I'm not even sure that's impossible. I believe log4shell allowed arbitrary code execution from just GET requests. It was sitting around in an open source project for years, on millions of vulnerable systems. Only discovered because of intense autism of minecraft hackers. Reading any computer security stuff, and imagining your threat model is merely a nation state, is enough to keep anyone awake at night. Let alone a superintelligent being.

Why just GET requests? Are AIs never to be released into the real world, ever? How long until someone, somewhere builds an AI and screws up?

Let us hope AIs cost a lot of money to build, they will at least be safe in the same way that nukes and biolabs are "safe". Imagine a world where anyone with a trip to the hardware store could build an atom bomb... At least someone misplacing a vial of bat corona didn't actually kill everyone, this time.

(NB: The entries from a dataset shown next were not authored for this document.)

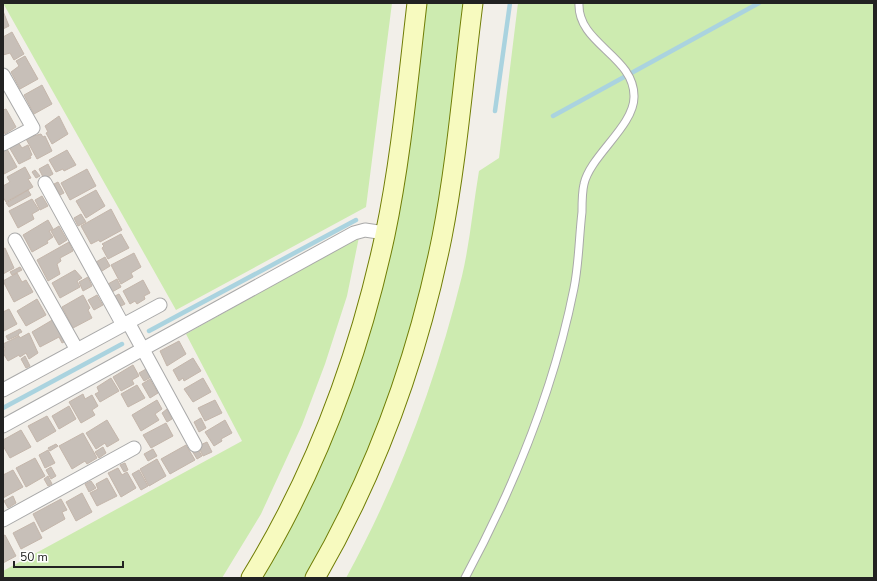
<svg xmlns="http://www.w3.org/2000/svg" width="877" height="581" font-family="'Nunito Sans',sans-serif">
<rect width="100%" height="100%" fill="#f2efe9"/>
<!-- grass -->
<path fill="#cdebb0" d="M 3,3 L 392,3 L 366,207 L 176,310 Z
M 426,3 L 465,3 C 450,120 440,244 403,357 C 387,406 368,456 346,503 C 334,529 319,553 306,578 L 261,578 C 305,499 345,419 370,332 C 401,224 412,113 426,3 Z
M 518,3 L 874,3 L 874,578 L 346,578 C 398,483 436,381 462,276 C 470,242 473,206 479,171 L 499,158 Z
M 359,237 L 347,296 L 325,364 L 302,425 L 261,514 L 222,578 L 3,578 L 3,571 L 242,441 L 186,334 Z"/>
<g fill="none" stroke-linecap="round" stroke-linejoin="round">
<!-- stream -->
<path stroke="#aad3df" stroke-width="4.5" d="M 495,111 L 510,3
M 553,116 L 759,3
M 149,331 L 356,220
M 3,408 L 122,344"/>
</g>
<!-- building -->
<path fill="#c7bfb8" stroke="#c4b6ab" d="M 3,11 L 9,26 L 3,29 Z
M 12,32 L 24,54 L 14,60 L 10,53 L 3,55 L 3,37 Z
M 25,56 L 38,79 L 20,89 L 11,72 L 19,66 L 16,61 Z
M 42,85 L 52,104 L 34,114 L 24,95 Z
M 6,109 L 16,127 L 5,134 L 3,129 L 3,110 Z
M 59,116 L 68,134 L 52,144 L 46,133 L 48,132 L 45,126 Z
M 32,134 L 33,136 L 41,134 L 43,137 L 45,136 L 52,151 L 37,159 L 25,137 Z
M 18,142 L 22,148 L 28,145 L 32,155 L 30,156 L 31,158 L 19,164 L 9,147 Z
M 7,149 L 17,167 L 4,174 L 3,152 Z
M 67,150 L 76,165 L 64,171 L 63,169 L 56,172 L 49,160 Z
M 48,164 L 53,174 L 44,179 L 39,169 Z
M 25,167 L 31,178 L 28,179 L 33,187 L 6,202 L 3,197 L 3,186 L 10,182 L 7,177 Z
M 87,169 L 96,186 L 70,200 L 61,183 Z
M 35,170 L 40,176 L 36,178 L 32,172 Z
M 58,182 L 64,193 L 60,195 L 54,184 Z
M 28,190 L 31,195 L 9,207 L 6,203 Z
M 96,190 L 105,206 L 86,218 L 76,201 Z
M 42,196 L 48,206 L 40,210 L 35,200 Z
M 32,199 L 39,210 L 32,214 L 34,219 L 18,228 L 9,211 Z
M 111,209 L 122,230 L 100,242 L 99,240 L 91,244 L 81,226 Z
M 81,214 L 86,222 L 78,226 L 74,218 Z
M 48,220 L 53,229 L 49,231 L 53,237 L 47,241 L 48,243 L 32,252 L 23,235 Z
M 59,226 L 67,240 L 59,245 L 51,231 Z
M 121,234 L 129,248 L 108,259 L 102,248 L 104,246 L 102,244 Z
M 69,242 L 73,251 L 60,258 L 61,261 L 57,264 L 60,274 L 48,281 L 37,260 Z
M 5,248 L 14,268 L 3,274 L 3,249 Z
M 134,253 L 141,267 L 131,273 L 133,277 L 121,284 L 111,265 Z
M 105,257 L 110,266 L 102,271 L 96,262 Z
M 20,267 L 22,270 L 12,275 L 10,272 Z
M 75,270 L 82,278 L 77,281 L 80,287 L 60,298 L 52,283 Z
M 17,273 L 22,282 L 26,280 L 33,292 L 14,302 L 3,281 Z
M 88,277 L 92,286 L 83,291 L 79,282 Z
M 117,279 L 121,287 L 112,292 L 108,284 Z
M 143,280 L 150,293 L 144,296 L 145,299 L 137,304 L 135,301 L 130,304 L 123,291 Z
M 119,294 L 125,304 L 121,306 L 115,296 Z
M 83,295 L 90,308 L 88,310 L 92,318 L 73,328 L 62,307 Z
M 97,295 L 103,305 L 94,310 L 88,300 Z
M 37,299 L 46,315 L 26,326 L 17,311 Z
M 9,309 L 17,324 L 4,331 L 3,312 Z
M 54,319 L 66,341 L 62,343 L 59,337 L 40,347 L 32,332 Z
M 20,329 L 22,332 L 18,334 L 19,335 L 8,340 L 6,336 Z
M 29,333 L 38,353 L 29,359 L 26,353 L 20,357 L 19,355 L 8,361 L 3,353 L 5,349 L 3,344 L 19,336 L 20,338 Z
M 179,341 L 186,354 L 167,366 L 160,351 Z
M 25,356 L 30,366 L 26,368 L 21,359 Z
M 193,358 L 201,371 L 184,381 L 183,378 L 179,381 L 173,370 Z
M 133,365 L 139,376 L 132,380 L 134,384 L 121,391 L 113,377 Z
M 146,369 L 151,377 L 144,381 L 139,373 Z
M 111,378 L 119,391 L 100,402 L 95,394 L 99,392 L 97,387 Z
M 203,378 L 211,392 L 193,402 L 184,389 Z
M 150,379 L 158,393 L 150,398 L 142,384 Z
M 137,385 L 145,398 L 128,407 L 121,394 Z
M 83,394 L 85,399 L 92,395 L 98,406 L 92,410 L 95,415 L 81,423 L 69,402 Z
M 157,400 L 162,409 L 155,414 L 159,420 L 141,431 L 132,415 Z
M 215,400 L 222,413 L 205,421 L 198,408 Z
M 69,406 L 76,419 L 59,429 L 52,416 Z
M 167,409 L 172,419 L 167,422 L 162,413 Z
M 47,416 L 56,431 L 37,442 L 28,426 Z
M 201,418 L 206,428 L 199,432 L 194,422 Z
M 107,420 L 119,440 L 107,447 L 105,443 L 96,449 L 86,433 Z
M 225,420 L 232,433 L 221,439 L 222,441 L 214,446 L 205,432 Z
M 166,423 L 173,436 L 151,448 L 143,435 Z
M 21,430 L 31,447 L 10,458 L 3,446 L 3,440 Z
M 83,433 L 97,458 L 87,464 L 85,461 L 72,469 L 59,446 Z
M 207,442 L 212,452 L 203,456 L 198,446 Z
M 56,444 L 58,446 L 50,451 L 48,448 Z
M 186,445 L 195,460 L 170,474 L 161,459 Z
M 196,446 L 202,456 L 197,459 L 191,449 Z
M 103,447 L 106,453 L 99,458 L 95,452 Z
M 153,449 L 157,456 L 148,461 L 144,454 Z
M 48,450 L 55,463 L 45,468 L 39,455 Z
M 35,458 L 45,476 L 26,487 L 16,468 Z
M 157,459 L 166,476 L 149,486 L 140,469 Z
M 125,463 L 128,470 L 124,472 L 120,465 Z
M 51,467 L 56,476 L 51,479 L 46,470 Z
M 118,468 L 122,475 L 127,472 L 136,488 L 121,497 L 108,473 Z
M 13,470 L 23,487 L 3,498 L 3,475 Z
M 139,470 L 148,486 L 141,490 L 132,474 Z
M 48,476 L 52,484 L 48,486 L 44,479 Z
M 107,478 L 117,496 L 97,506 L 90,493 L 98,489 L 96,484 Z
M 91,481 L 96,488 L 89,492 L 85,484 Z
M 82,493 L 92,512 L 76,521 L 66,502 Z
M 13,496 L 16,503 L 8,508 L 4,501 Z
M 61,499 L 67,510 L 62,512 L 65,519 L 42,532 L 33,514 Z
M 34,522 L 42,538 L 21,549 L 13,533 Z
M 5,535 L 16,556 L 3,563 L 3,536 Z"/>
<g fill="none" stroke-linecap="round" stroke-linejoin="round">
<!-- lane casing -->
<g stroke="#a9a9a9" stroke-width="9">
<path id="lane" d="M 465,578 C 514,487 554,389 574,288 C 579,263 579,237 582,212 C 582,203 582,192 584,184 C 590,156 634,126 634,97 C 635,56 577,44 579,3"/>
</g>
<!-- street casing -->
<g stroke="#a9a9a9" stroke-width="15">
<path id="street" d="M 3,75 L 33,128 L 3,144
M 45,183 L 123,325
M 15,240 L 77,350
M 128,322 L 195,445
M 3,390 L 160,305
M 3,426 L 354,233 L 365,230 L 385,233
M 3,520 L 134,448"/>
</g>
<!-- secondary casing -->
<g stroke="#707d05" stroke-width="21">
<path id="secondary" d="M 251,578 C 316,472 359,356 385,235 C 401,159 408,80 417,3
M 315,578 C 376,473 418,356 442,237 C 457,160 463,81 473,3"/>
</g>
<!-- lane -->
<use href="#lane" stroke="#fff" stroke-width="7"/>
<!-- street -->
<use href="#street" stroke="#fff" stroke-width="13"/>
<!-- secondary -->
<use href="#secondary" stroke="#f7fabf" stroke-width="19"/>
</g>
<!-- border -->
<rect width="877" height="581" fill="none" stroke="#222222" stroke-width="8"/>
<!-- scale -->
<path d="M14 561v6h109v-6" fill="none" stroke="#222222" stroke-width="2"/>
<text x="20" y="561" font-size="12" fill="#222222" stroke="#ffffff" stroke-width="3" paint-order="stroke">50 m</text>
</svg>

Yudkowsky shoots himself in the foot with his overly detailed fantasy of Drexlerian nanotech. Is that really the important part of the story though? I could imagine an AI taking over the world with old fashioned clanking robots. Probably the easiest method would be a virus that kills 99% of humanity. Once it's in the real world, building things, does humanity have any chance?

Humanity went thousands of years without inventing the logarithm, let alone algebra or calculus. I don't find it hard to imagine a superintelligent being putting us in our place fast. The same way chess masters get put in their place by our existing primitive AI. Our brains are not evolved to do math and engineering. We are just the first creature to evolve to be accidentally capable of it, sometimes.

Superintelligence will be to human hackers, at least what Alpha zero is to chess masters. If you live in a world where everything is run by buggy networked computers, that might be enough. If that doesn't work out, well, it can be better at inventing nanotech than Drexler. If that doesn't work out, well, it can be better than our brilliant human virologists. If that doesn't work... how many paths are there? It only takes one.